The fastest solution

We only want a single parameter of the Person class (namely, the InfectionState). As such, there’s another method that we can use to do the same thing as typecasting, but faster.

Caution

The method described below works in this specific use case, but may not in others. Furthermore, it’s implementation is not particularly readable: consider the tradeoff between readability and performance, and what’s right for you.

Using the getParams and apply methods of the GraphNode class together, we can obtain a parameter of the node:

val infectedState = node.getParams.apply("infectionState").toString

Caution

This will only work if you know for a fact that your node is a Person: Houses, workplaces, etc are also stored as nodes on the graph, and so you have to be certain that you’re only running the above line on the appropriate nodes.

In this case, we’ve already filtered the nodes, by fetching only the ones with the Person label.
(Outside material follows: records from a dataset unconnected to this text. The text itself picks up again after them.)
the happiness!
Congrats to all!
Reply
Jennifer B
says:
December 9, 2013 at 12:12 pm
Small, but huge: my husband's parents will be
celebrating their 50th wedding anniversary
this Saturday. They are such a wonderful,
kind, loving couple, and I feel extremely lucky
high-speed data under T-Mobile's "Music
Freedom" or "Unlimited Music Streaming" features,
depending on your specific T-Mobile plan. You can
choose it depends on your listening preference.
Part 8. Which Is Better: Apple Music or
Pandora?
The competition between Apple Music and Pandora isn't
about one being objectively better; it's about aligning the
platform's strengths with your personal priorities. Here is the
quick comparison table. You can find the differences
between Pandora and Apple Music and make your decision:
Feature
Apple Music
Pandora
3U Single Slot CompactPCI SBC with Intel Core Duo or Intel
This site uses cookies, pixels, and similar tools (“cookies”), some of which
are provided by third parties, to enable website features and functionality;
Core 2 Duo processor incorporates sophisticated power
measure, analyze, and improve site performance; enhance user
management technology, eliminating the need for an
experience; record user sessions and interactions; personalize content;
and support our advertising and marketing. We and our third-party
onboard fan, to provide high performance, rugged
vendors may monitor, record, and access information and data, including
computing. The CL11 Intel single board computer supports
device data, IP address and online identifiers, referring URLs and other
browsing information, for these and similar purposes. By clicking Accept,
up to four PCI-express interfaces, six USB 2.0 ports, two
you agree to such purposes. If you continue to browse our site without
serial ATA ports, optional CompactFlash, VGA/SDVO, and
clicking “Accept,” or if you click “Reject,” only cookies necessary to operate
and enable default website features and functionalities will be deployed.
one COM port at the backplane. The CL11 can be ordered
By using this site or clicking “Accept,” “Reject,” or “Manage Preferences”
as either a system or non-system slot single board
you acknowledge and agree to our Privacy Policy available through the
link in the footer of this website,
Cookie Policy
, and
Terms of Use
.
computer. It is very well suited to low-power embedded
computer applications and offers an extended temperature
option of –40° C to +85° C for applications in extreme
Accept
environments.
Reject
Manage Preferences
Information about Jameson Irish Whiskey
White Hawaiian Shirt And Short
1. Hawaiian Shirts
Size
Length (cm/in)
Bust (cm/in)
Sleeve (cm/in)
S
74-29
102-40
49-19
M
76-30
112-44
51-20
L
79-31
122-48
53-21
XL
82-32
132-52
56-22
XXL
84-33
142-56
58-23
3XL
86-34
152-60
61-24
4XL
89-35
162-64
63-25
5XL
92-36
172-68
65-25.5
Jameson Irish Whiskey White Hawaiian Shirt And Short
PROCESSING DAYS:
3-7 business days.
Putting it all together, the class SIROutputSpec is as follows:

package com.bharatsim.examples.epidemiology.sir

import com.bharatsim.engine.Context
import com.bharatsim.engine.listeners.CSVSpecs
import com.bharatsim.examples.epidemiology.sir.InfectionStatus.{Infected, Removed, Susceptible}

import scala.collection.mutable

class SIROutputSpec(context: Context) extends CSVSpecs {
  override def getHeaders: List[String] =
    List(
      "Step",
      "Susceptible",
      "Infected",
      "Removed"
    )

  override def getRows(): List[List[Any]] = {

    val graphProvider = context.graphProvider
    val label = "Person"
    val countMap = mutable.HashMap.empty[String, Int]
    val nodes = graphProvider.fetchNodes(label)
    nodes.foreach(node => {
      val infectedState = node.getParams.apply("infectionState").toString
      val existingCount = countMap.getOrElse(infectedState, 0)
      countMap.put(infectedState, existingCount + 1)
    })

    val row = List(
      context.getCurrentStep,
      countMap.getOrElse(Susceptible.toString, 0),
      countMap.getOrElse(Infected.toString, 0),
      countMap.getOrElse(Removed.toString, 0)
    )
    return List(row)

  }
}

Hint

We import scala.collection.mutable in order to use the HashMap datatype.

This implementation can lead to considerable performance improvements, especially if you were originally looping over the graph a large number of times.